Ce que dit la loi
| Réglementation | RGAA 4.1.2, article 47 de la loi n° 2005-102 du 11 février 2005 |
|---|---|
| Depuis quand | Obligation en vigueur depuis 2012, sanctions effectives depuis janvier 2024 |
| Autorité de contrôle | ARCOM |
| Qui est concerné | Toutes les personnes morales de droit public sans exception de taille (État, régions, départements, communes, intercommunalités, établissements publics) et les organismes privés chargés d'une mission de service public. |
Le RGAA, ancré dans l'article 47 de la loi du 11 février 2005, impose l'accessibilité des sites web, applications mobiles, intranets et extranets de tout le secteur public. Contrairement à l'European Accessibility Act, il n'existe aucun seuil de population ou de budget : une commune de 500 habitants est tenue aux mêmes obligations qu'une métropole.
Depuis l'ordonnance du 6 septembre 2023, l'ARCOM est l'autorité de contrôle. Elle peut agir d'office ou sur signalement des usagers. Le cadre est aujourd'hui le plus clair et le plus surveillé de tous les secteurs : c'est aussi celui où l'écart entre les obligations et la réalité des sites publics reste le plus visible.
Les sanctions encourues
L'ARCOM peut prononcer une sanction allant jusqu'à 50 000 € par site ou application pour un manquement aux obligations techniques d'accessibilité, et jusqu'à 25 000 € pour un manquement aux obligations déclaratives.

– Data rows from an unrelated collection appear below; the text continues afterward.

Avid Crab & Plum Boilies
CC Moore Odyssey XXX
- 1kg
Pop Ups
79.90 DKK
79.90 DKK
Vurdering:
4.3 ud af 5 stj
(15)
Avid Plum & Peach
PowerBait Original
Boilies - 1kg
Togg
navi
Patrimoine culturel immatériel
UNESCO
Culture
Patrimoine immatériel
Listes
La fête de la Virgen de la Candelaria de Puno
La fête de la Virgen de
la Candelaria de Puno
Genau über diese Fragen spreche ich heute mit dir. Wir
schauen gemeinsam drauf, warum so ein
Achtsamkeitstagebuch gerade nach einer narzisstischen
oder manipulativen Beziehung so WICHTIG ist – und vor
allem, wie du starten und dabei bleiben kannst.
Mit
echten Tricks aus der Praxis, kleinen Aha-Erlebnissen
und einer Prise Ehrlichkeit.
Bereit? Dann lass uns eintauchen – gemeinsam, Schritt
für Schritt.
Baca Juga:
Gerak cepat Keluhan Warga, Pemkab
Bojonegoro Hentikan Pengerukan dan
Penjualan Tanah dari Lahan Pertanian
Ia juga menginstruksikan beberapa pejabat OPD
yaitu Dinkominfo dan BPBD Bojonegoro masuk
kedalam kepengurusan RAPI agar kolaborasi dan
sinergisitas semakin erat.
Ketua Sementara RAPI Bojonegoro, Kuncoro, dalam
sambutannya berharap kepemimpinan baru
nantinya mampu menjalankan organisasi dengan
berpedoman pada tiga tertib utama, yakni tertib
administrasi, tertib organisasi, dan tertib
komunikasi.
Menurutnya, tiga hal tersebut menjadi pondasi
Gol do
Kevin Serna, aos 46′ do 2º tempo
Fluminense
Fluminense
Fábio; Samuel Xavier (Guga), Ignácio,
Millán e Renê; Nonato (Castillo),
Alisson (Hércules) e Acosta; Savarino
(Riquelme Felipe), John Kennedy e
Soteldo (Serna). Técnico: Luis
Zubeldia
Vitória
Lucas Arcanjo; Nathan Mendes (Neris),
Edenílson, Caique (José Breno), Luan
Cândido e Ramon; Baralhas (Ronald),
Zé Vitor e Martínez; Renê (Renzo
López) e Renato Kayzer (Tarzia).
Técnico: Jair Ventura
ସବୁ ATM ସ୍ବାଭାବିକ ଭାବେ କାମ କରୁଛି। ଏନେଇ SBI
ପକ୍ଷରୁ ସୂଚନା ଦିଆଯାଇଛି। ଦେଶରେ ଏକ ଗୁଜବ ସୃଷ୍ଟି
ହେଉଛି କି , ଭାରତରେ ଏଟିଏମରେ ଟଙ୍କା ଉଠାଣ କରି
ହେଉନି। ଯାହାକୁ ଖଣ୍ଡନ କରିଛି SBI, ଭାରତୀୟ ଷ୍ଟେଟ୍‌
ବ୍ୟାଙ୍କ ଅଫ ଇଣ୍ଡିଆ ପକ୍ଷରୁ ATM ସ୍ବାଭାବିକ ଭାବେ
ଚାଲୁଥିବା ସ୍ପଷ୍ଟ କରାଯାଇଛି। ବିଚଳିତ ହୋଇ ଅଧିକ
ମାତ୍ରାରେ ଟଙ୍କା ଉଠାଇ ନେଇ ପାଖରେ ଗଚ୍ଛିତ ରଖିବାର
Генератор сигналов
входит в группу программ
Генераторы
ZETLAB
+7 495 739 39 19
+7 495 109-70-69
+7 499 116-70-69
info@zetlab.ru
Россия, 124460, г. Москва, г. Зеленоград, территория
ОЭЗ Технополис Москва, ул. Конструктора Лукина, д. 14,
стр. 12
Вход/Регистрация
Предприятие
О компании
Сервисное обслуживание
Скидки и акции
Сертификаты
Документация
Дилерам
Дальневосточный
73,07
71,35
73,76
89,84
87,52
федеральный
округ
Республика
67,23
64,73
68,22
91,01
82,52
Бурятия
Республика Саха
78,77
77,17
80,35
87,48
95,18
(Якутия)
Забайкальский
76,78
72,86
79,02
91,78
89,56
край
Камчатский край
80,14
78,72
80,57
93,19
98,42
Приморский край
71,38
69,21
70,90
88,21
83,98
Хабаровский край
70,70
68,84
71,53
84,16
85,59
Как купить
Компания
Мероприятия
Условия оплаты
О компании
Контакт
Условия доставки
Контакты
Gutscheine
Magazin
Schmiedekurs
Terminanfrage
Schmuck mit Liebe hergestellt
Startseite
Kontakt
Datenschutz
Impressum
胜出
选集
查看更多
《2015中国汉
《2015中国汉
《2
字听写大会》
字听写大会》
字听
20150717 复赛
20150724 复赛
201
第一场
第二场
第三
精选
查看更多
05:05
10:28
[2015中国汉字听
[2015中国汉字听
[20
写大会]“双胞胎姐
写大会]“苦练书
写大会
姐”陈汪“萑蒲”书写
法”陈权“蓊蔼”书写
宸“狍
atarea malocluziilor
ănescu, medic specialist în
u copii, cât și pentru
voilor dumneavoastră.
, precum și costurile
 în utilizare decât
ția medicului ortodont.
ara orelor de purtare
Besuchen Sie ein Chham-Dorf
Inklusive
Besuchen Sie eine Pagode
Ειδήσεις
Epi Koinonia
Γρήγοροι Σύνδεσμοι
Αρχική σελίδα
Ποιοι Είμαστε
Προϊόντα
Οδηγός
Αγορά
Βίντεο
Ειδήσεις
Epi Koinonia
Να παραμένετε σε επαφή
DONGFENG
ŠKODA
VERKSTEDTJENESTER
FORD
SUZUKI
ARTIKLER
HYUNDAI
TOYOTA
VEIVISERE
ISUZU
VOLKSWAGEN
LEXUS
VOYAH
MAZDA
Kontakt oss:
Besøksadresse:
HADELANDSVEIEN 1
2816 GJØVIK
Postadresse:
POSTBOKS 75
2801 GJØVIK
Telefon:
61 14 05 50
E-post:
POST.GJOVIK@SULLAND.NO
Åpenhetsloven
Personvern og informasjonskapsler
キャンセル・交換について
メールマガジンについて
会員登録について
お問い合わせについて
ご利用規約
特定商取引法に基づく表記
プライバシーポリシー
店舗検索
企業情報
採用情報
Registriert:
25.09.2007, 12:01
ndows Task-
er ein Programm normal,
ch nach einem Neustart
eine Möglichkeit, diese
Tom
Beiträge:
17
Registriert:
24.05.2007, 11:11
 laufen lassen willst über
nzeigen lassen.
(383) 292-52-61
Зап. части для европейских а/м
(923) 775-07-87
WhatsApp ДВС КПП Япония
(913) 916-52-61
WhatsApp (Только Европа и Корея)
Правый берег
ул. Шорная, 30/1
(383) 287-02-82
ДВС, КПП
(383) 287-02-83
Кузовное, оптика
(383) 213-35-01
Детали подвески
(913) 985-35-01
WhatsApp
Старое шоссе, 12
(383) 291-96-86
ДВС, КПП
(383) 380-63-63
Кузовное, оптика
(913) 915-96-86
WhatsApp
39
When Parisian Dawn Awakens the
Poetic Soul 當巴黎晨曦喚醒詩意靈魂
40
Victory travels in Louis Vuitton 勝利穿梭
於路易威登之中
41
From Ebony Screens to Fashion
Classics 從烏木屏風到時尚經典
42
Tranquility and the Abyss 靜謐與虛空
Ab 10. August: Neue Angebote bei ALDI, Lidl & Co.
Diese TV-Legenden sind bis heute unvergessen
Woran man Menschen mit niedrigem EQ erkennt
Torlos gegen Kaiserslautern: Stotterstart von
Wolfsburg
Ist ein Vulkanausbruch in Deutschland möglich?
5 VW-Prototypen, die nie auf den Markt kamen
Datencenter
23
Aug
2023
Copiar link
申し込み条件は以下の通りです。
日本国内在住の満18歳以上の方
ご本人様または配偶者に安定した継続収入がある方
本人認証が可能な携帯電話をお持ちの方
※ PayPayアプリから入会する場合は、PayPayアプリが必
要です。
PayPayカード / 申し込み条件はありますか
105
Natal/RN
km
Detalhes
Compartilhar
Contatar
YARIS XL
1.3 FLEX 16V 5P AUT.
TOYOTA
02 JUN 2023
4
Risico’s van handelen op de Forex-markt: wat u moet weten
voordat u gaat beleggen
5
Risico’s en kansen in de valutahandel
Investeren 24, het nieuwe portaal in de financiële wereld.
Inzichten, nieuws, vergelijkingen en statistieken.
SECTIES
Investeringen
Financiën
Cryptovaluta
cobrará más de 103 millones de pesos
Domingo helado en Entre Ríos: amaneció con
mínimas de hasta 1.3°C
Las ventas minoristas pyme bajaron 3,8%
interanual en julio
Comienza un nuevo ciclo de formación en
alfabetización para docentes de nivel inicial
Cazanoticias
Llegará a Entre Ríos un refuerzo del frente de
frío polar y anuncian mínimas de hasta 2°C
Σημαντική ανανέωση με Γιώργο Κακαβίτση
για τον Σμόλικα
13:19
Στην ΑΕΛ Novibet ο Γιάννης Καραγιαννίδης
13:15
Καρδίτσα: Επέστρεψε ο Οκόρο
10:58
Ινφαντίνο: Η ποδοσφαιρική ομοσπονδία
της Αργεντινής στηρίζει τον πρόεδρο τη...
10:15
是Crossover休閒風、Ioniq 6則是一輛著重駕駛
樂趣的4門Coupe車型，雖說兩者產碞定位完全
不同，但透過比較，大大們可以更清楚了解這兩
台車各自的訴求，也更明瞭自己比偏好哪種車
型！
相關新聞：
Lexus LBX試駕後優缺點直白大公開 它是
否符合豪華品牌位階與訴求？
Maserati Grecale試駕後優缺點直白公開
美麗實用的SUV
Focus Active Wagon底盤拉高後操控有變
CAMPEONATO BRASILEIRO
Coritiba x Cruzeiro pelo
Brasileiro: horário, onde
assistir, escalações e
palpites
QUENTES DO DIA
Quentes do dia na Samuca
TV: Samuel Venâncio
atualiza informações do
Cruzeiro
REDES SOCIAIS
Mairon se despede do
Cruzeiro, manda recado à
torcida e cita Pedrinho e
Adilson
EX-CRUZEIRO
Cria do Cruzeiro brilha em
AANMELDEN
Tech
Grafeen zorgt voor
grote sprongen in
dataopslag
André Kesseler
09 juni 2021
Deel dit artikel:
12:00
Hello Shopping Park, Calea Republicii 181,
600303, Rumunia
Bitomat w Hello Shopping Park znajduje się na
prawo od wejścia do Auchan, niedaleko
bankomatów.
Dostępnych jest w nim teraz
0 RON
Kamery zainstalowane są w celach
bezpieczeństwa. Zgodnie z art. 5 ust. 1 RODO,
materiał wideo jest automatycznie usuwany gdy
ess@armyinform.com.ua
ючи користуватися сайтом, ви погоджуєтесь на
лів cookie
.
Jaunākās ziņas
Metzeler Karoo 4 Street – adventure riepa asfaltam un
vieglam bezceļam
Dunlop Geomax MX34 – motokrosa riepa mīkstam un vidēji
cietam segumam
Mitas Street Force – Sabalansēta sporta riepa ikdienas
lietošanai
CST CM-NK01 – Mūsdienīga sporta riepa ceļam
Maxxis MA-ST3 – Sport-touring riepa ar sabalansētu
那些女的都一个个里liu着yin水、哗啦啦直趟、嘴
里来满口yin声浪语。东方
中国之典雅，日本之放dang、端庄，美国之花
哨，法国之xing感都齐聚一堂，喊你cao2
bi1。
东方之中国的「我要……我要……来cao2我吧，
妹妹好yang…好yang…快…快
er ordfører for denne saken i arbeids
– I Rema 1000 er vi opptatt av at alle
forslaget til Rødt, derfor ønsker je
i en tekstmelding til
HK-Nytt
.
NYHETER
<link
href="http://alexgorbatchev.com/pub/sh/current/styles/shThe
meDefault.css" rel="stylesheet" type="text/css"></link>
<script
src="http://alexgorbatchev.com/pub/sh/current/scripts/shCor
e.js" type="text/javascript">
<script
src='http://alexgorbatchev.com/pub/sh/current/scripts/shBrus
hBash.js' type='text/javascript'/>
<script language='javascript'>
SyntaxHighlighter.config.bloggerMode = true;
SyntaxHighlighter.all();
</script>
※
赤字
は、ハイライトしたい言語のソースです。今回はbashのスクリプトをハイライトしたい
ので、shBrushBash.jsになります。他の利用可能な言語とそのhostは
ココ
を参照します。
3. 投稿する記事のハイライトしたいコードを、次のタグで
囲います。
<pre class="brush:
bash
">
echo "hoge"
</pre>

Ces montants sont renouvelables tous les six mois tant que la situation n'est pas régularisée. La procédure commence par une mise en demeure assortie d'un délai de trois mois : aucune amende n'est due si l'organisme se met en conformité dans ce délai. D'où l'intérêt de détecter et de corriger avant le contrôle, pas après.
Vos obligations concrètes
- Publier une déclaration d'accessibilité pour chaque service (site, application, intranet).
- Afficher en page d'accueil le niveau de conformité au RGAA (conforme, partiellement conforme ou non conforme).
- Établir et publier un schéma pluriannuel de mise en accessibilité sur trois ans, accompagné d'un plan d'action annuel.
- Mettre à disposition un moyen de contact pour signaler les difficultés et permettre la saisine du Défenseur des droits.